Medelina’s statement was delivered at a research dissemination event titled “Climate Change Policy Landscape in Indonesia: Critical Reflection, Central-Regional Relations, and Challenges.”
She explained that based on CSIS findings, climate policy management at both central and regional levels has not performed optimally due to overlapping jurisdictions, weak coordination among regional governments and between central and regional governments, and limited technical capacity.
“Yet ignoring climate change is not a cost-saving solution. The costs of disasters, infrastructure damage, agricultural productivity losses and public health impacts would be far more expensive,” she said.
Additionally, regions face pressure from resource and mineral-based investment, short-term development needs, and limited capacity to design adaptation and mitigation policies.
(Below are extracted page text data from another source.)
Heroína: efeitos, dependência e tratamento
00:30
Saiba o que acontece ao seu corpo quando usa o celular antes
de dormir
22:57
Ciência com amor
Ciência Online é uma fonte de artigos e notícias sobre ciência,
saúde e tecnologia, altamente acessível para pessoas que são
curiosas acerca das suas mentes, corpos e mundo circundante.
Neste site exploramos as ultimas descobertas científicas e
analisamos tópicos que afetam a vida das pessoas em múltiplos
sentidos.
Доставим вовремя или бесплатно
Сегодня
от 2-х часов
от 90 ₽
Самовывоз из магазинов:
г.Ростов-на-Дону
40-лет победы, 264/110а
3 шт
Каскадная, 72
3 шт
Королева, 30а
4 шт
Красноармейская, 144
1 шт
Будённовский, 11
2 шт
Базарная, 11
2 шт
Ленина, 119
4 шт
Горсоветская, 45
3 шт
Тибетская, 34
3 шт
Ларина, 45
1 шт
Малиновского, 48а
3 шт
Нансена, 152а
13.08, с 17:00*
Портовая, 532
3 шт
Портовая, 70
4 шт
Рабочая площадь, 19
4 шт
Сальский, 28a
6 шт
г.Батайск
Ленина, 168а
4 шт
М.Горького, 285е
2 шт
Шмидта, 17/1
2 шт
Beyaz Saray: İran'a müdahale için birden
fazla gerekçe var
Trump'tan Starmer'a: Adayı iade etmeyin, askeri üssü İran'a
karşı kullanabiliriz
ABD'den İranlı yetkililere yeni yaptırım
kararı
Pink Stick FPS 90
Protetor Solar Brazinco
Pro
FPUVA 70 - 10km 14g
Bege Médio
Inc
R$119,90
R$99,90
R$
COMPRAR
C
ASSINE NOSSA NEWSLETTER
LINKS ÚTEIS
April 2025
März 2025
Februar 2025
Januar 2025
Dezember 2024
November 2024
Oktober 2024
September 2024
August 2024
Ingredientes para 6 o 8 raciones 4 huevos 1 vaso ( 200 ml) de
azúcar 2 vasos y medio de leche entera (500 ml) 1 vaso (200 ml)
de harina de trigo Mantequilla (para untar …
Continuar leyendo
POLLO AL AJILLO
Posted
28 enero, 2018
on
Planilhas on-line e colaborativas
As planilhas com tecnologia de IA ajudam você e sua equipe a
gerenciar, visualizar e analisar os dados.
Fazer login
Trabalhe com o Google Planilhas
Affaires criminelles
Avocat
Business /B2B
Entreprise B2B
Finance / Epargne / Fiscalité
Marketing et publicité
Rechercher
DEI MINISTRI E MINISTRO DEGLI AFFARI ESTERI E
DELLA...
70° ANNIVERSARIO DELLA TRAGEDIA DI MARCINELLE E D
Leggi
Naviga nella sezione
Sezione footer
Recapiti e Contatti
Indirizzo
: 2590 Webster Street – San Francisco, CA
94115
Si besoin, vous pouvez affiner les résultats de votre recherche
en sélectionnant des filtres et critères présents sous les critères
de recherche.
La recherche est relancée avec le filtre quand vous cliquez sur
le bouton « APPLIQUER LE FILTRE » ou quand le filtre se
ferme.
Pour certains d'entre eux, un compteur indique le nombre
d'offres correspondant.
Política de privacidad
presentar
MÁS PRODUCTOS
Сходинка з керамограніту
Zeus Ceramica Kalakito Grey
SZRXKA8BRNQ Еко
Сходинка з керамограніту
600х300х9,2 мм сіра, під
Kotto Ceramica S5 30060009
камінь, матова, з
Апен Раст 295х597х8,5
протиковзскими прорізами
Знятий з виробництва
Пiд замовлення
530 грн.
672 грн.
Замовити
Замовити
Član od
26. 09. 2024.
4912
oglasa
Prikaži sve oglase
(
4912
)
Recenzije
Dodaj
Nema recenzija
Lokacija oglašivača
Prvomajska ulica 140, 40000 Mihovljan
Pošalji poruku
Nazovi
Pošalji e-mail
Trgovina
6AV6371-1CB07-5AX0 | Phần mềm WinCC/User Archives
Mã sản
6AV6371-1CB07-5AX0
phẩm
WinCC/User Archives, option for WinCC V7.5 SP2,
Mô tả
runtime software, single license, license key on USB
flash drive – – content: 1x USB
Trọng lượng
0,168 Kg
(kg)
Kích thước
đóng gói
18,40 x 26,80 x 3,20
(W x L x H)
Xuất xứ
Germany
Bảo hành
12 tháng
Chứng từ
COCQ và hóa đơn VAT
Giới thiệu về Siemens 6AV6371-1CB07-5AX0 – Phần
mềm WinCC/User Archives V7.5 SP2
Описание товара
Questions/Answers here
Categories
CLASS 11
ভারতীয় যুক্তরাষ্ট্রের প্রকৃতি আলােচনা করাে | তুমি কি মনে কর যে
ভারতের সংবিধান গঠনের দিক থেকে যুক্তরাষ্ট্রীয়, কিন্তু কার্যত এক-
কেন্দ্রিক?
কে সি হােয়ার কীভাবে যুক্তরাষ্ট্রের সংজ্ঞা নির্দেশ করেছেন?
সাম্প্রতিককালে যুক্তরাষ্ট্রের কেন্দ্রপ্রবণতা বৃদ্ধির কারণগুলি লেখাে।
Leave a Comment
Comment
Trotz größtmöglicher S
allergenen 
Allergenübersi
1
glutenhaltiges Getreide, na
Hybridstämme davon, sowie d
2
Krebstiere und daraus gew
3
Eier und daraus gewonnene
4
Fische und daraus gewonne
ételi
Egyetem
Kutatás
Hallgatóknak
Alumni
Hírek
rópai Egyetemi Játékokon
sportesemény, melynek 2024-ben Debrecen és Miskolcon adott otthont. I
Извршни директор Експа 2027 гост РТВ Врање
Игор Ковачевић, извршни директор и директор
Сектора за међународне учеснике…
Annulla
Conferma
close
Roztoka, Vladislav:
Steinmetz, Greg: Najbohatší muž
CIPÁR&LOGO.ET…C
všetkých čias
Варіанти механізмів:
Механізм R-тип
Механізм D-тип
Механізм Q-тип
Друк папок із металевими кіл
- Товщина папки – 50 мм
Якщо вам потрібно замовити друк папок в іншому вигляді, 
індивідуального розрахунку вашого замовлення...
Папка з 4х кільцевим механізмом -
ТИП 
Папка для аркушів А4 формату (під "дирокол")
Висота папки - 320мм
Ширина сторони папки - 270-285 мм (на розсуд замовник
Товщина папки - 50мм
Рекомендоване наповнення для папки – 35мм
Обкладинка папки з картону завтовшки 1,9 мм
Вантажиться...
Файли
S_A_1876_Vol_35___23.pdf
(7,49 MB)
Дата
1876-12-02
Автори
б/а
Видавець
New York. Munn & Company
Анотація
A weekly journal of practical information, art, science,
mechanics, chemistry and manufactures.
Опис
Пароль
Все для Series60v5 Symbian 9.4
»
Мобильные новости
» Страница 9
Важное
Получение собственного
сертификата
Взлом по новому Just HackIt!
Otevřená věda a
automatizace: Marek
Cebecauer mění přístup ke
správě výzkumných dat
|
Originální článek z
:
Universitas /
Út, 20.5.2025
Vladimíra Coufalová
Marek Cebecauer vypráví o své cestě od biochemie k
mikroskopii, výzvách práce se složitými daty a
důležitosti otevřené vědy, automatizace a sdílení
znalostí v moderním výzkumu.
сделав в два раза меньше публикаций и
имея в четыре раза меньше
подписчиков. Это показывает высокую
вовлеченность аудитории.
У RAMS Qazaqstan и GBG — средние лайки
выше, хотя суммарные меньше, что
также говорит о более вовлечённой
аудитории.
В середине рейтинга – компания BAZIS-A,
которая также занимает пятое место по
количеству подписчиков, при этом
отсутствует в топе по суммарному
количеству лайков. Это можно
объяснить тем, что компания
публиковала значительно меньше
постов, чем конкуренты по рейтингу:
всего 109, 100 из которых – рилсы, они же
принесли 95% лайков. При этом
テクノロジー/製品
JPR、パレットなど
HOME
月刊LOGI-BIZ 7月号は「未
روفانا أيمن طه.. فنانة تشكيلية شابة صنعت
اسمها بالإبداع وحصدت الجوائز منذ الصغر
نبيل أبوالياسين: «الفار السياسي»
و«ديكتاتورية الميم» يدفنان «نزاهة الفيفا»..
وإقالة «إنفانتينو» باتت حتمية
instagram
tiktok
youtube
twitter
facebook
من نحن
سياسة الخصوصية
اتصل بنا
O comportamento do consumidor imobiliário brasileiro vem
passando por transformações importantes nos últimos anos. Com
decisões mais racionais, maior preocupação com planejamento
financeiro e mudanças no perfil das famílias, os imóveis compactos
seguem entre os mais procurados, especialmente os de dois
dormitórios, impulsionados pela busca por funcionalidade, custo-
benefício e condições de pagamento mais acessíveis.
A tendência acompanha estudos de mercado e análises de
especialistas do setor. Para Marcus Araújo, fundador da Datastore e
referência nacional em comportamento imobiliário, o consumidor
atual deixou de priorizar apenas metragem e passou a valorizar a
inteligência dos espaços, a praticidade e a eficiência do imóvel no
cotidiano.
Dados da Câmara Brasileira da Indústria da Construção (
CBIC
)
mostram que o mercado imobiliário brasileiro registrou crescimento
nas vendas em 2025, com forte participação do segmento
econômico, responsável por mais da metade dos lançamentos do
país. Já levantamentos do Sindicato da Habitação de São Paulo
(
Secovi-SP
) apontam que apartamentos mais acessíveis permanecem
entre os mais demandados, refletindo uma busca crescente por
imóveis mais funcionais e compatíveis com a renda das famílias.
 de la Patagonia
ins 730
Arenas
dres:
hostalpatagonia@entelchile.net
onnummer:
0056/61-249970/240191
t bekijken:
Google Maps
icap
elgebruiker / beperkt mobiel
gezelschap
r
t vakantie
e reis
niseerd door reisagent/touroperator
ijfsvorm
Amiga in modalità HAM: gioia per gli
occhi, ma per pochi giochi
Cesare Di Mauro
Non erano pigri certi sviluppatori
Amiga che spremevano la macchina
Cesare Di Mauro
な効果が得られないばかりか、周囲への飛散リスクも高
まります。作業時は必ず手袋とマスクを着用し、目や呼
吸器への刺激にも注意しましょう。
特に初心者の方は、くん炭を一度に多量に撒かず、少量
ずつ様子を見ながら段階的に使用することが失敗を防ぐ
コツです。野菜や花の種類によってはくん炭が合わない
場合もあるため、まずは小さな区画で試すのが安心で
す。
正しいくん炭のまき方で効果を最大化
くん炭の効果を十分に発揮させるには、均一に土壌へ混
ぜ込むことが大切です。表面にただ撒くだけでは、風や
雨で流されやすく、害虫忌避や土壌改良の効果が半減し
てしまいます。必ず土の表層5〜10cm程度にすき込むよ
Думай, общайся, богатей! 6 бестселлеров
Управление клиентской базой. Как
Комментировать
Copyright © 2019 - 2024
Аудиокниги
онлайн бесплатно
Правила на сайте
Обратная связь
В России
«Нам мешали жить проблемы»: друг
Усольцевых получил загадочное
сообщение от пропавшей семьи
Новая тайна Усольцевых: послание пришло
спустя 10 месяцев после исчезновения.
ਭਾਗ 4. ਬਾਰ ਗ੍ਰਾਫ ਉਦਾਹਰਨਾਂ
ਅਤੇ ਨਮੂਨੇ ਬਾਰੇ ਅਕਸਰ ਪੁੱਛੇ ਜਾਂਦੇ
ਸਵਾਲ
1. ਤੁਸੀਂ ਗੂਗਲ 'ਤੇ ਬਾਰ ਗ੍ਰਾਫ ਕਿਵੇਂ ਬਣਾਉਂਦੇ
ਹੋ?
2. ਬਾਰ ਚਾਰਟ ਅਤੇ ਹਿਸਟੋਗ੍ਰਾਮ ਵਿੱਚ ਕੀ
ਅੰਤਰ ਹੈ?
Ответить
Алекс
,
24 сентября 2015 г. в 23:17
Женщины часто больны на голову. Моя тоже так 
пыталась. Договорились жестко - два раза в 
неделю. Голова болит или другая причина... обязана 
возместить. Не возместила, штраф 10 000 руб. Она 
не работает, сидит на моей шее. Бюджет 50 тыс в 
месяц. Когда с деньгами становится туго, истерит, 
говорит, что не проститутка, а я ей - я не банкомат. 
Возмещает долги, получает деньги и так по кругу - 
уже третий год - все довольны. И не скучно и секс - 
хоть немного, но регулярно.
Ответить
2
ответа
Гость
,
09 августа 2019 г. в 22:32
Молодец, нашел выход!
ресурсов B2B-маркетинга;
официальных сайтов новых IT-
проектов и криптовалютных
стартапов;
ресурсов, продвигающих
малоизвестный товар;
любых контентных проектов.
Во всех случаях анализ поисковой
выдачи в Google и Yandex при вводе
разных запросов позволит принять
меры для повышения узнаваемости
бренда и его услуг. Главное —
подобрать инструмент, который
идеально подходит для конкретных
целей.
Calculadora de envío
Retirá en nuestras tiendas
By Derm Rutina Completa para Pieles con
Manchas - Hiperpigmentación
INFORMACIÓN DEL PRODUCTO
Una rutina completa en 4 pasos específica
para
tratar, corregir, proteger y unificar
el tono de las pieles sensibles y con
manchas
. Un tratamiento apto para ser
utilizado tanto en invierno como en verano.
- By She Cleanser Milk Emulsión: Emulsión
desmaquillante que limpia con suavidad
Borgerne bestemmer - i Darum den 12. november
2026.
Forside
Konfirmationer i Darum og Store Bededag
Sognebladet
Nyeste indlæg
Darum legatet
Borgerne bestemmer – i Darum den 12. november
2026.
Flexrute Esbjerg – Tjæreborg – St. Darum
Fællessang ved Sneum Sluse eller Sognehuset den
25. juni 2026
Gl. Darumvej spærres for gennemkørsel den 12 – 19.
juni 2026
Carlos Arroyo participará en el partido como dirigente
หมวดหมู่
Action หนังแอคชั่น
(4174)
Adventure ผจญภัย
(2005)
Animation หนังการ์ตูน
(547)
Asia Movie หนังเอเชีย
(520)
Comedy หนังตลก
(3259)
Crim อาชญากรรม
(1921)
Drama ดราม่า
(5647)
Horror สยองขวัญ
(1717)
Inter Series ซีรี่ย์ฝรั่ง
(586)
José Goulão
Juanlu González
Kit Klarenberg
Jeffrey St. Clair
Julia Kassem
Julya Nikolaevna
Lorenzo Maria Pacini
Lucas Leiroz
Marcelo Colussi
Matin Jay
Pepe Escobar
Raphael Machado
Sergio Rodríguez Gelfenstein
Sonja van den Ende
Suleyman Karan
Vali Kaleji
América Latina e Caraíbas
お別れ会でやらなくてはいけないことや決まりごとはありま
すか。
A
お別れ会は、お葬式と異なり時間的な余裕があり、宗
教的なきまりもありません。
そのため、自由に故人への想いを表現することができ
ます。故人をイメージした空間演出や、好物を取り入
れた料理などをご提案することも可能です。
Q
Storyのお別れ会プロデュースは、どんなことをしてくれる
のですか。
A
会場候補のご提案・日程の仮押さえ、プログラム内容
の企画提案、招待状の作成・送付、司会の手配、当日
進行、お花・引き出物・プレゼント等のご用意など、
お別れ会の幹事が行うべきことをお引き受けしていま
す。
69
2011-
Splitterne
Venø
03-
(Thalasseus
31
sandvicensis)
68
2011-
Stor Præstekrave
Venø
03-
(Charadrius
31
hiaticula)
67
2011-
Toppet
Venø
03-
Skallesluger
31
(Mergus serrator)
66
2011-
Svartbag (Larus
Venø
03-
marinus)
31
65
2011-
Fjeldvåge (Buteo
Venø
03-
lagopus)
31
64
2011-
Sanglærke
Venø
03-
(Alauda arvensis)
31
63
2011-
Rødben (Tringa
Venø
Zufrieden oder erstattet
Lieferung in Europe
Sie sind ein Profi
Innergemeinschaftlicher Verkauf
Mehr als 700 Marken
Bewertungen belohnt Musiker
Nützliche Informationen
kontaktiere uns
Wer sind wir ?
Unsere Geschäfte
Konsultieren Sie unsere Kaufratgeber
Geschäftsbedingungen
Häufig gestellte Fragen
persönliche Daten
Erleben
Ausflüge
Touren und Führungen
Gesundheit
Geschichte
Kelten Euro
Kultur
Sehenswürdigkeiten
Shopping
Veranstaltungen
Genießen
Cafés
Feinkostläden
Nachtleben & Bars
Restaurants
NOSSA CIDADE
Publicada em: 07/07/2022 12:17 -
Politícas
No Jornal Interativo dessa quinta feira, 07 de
Medelina stressed the importance of bold and visionary regional leadership, including strengthening oversight of natural resource exploitation such as forests, mines and land.
“Excessive exploitation of forests, mines and land, oriented solely towards corporate profit and interests, often results in disaster for communities,” she said.
According to her, climate justice must be a priority concern, given that groups contributing least to emissions are often the most affected, such as smallholder farmers, traditional fishers, coastal communities, women and other vulnerable groups.
“If climate policy focuses solely on emission reduction targets without paying attention to the distribution of its social impacts, we risk creating new injustices,” she said.
These research findings, she noted, serve as input for the process of drafting a climate change governance law currently being debated in the Indonesian Parliament.
Future regulations are seen as needing to clarify the division of authority between central and regional governments, strengthen climate justice principles, emphasise the importance of adaptation, and build strong accountability mechanisms.